• _Problem requirements_: Retype the records below exactly as given, but only from the first line through the line with "ring mcp: (130, 162)", and without the pictures.

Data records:
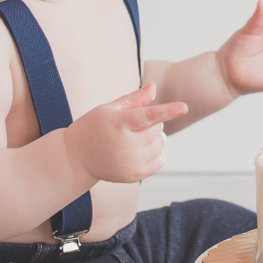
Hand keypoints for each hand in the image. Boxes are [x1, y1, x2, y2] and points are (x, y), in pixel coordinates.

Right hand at [65, 82, 187, 183]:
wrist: (78, 158)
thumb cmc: (94, 127)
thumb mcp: (109, 109)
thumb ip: (134, 99)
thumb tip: (154, 86)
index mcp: (118, 123)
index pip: (147, 116)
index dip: (167, 111)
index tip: (184, 107)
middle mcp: (125, 145)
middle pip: (158, 129)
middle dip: (152, 124)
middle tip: (135, 125)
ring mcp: (130, 162)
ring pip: (161, 144)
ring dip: (156, 138)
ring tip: (138, 137)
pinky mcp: (134, 175)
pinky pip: (161, 160)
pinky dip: (157, 152)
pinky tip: (143, 149)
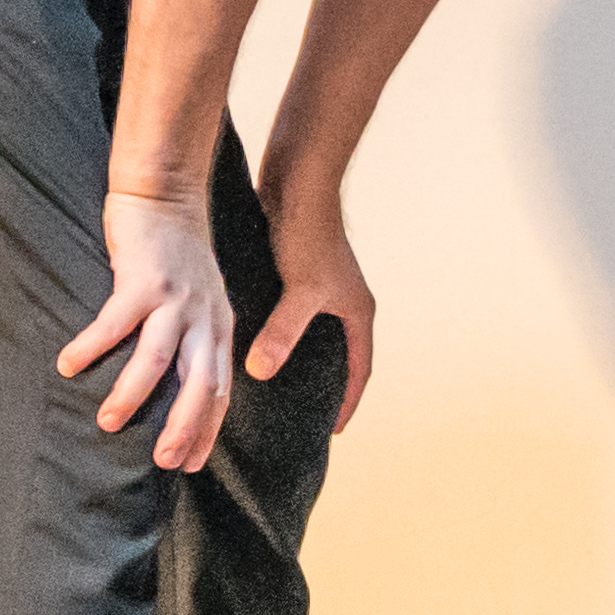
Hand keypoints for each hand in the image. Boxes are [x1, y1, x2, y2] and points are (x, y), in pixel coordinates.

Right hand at [60, 188, 234, 472]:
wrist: (166, 193)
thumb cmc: (176, 252)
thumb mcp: (203, 299)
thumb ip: (196, 337)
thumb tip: (178, 384)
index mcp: (219, 326)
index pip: (220, 388)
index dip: (207, 427)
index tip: (193, 463)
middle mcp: (203, 317)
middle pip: (199, 384)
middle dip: (184, 427)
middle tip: (162, 460)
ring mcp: (174, 300)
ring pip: (157, 360)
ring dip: (132, 396)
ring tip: (106, 422)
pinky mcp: (141, 280)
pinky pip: (114, 325)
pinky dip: (91, 348)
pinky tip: (69, 367)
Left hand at [250, 185, 375, 431]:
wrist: (300, 184)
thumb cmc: (309, 234)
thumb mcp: (300, 291)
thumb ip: (283, 333)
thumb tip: (262, 372)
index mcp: (358, 312)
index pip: (360, 369)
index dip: (348, 401)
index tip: (333, 430)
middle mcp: (345, 302)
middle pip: (341, 356)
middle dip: (327, 387)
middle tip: (305, 417)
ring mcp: (324, 288)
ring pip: (315, 336)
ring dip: (302, 360)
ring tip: (279, 386)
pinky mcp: (300, 274)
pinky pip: (293, 316)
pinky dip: (281, 335)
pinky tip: (254, 344)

• _Task response_:
Hand keypoints for each hand in the image. Boxes are [x1, y1, x2, y2] and points are (x, y), in pixel coordinates.

Right hand at [65, 82, 187, 183]:
wrist: (78, 158)
thumb cmc: (94, 127)
thumb mcp: (109, 109)
thumb ip: (134, 99)
thumb tip: (154, 86)
index mcp: (118, 123)
index pip: (147, 116)
index dip: (167, 111)
index tip: (184, 107)
middle mcp: (125, 145)
middle pip: (158, 129)
middle dip: (152, 124)
middle tip: (135, 125)
ring mcp: (130, 162)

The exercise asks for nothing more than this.